▸ **THE PROBLEM**: For each statement below, say whether the New Hampshire primary article agrees with it, answering yes or no and quoting the article's deciding words: 1. More than a thousand people attended the Nashua rally. 2. Isabel Balfrey lives in Manchester. 3. Laura Sherman expected moderate Republicans to vote for Clinton if Buchanan won the nomination.

▸ **SELECTED PASSAGE**:
* * * *

The New Hampshire Primary

By Kathryn M. Meneely, Special to The Crimson

NASHUA, N.H.--Chanting "Go Pat Go," more than a thousand New England citizens gathered Sunday in Nashua at a rally for Republican presidental candidate Patrick J. Buchanan. The conservative commentator focused his remarks on employment and trade and struck a chord with New Hampshire residents still suffering from recent economic downturns.

"I want to help the workers, the men and women whose jobs are being sent out of the country," Buchanan said, appealing to blue-collar workers.

Blaming much of the state's unemployment problems on the trade deficit, Buchanan championed trade restrictions, which he dubbed "fair trade, not free trade."

GATT and NAFTA, Buchanan said, are programs that benefit large "transnational corporations," not the American worker. Workers, he said, have suffered from declines in real wages and medium income.

Buchanan called U.S. participation in free trade programs "surrenders of American soverignty."

Supporters in this traditionally socially conservative state also cheered for Buchanan's stance against abortion.

After Buchanan labeled women who have abortions as murderers, many audience members shouted, "Amen."

Other issues, such as ending gun control and federal involvement in public education, received a similar response.

Buchanan called himself the vanguard leader of "new conservativism" in the Republican Party. His ideas are so cogent, he said, that the other Republican candidates are stealing them to steal the spotlight and voters.

"I sound like an echo chamber sometimes," he said. "Now the rest of them all sound like me."

Buchanan supporters at the rally said they have been taken in by his message. Many said they have been personally affected by problems Buchanan attributes to free trade.

"Everything I buy is made in India or Mexico, and it all falls apart," said Charlie O'Brian, a Manchester resident who agreed that the government should stop permitting a trade deficit to persist. "I read the other day that we import more stuff than we sell to other countries."

Isabel Balfrey, an 85-year-old Andover, Mass., resident, said NAFTA is bad for the United States.

"Clinton is sending all the jobs to Mexico," she said.

A longtime supporter of Buchanan, Balfrey said the former conservative commentator has the best leadership skills of any candidate, Republican or Democrat.

"Pat is honest and very loyal," she said. "You can believe what he says."

Under criticism for not not disavowing former campaign co-chair Larry Pratt, a neo-Nazi supporter. Buchanan avoided speaking on this issue.

But Balfrey said Buchanan's stance on Pratt does not affect her support.

"Pat is going to wait and see [if the allegations are true]," said Balfrey. "He doesn't turn on his friends or his ideas."

"That is why he is the only one who should be President," Balfrey added.

But Laura Sherman, a Clinton supporter who set up outside the Holiday Inn Crowne Plaza here to counter the Republican spirit of the event, disagreed.

She said she thinks Buchanan is too conservative to win an election against the Democrat. "I think a lot of Republicans think he is too far [to the] right," Sherman said.

Instead of staying in their party, she predicted the more moderate portion of the Republican Party will vote for Clinton if Buchanan receives the nomination.

* * * *

▸ **DATA SECTION**:
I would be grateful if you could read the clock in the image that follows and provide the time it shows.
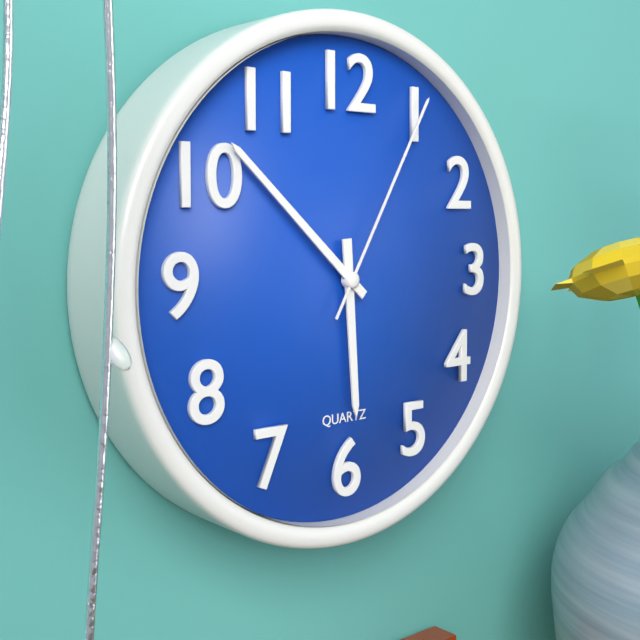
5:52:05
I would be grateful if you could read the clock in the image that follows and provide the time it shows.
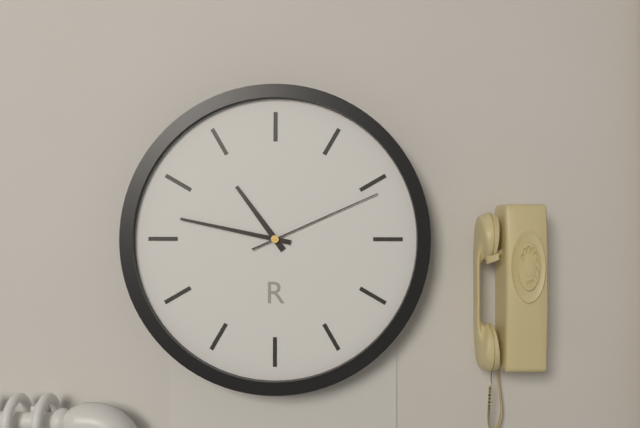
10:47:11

* * * *

▸ **THE OUTPUT**:
1. Yes: "more than a thousand New England citizens gathered Sunday in Nashua"
2. No: "an 85-year-old Andover, Mass., resident"
3. Yes: "she predicted the more moderate portion of the Republican Party will vote for Clinton if Buchanan receives the nomination"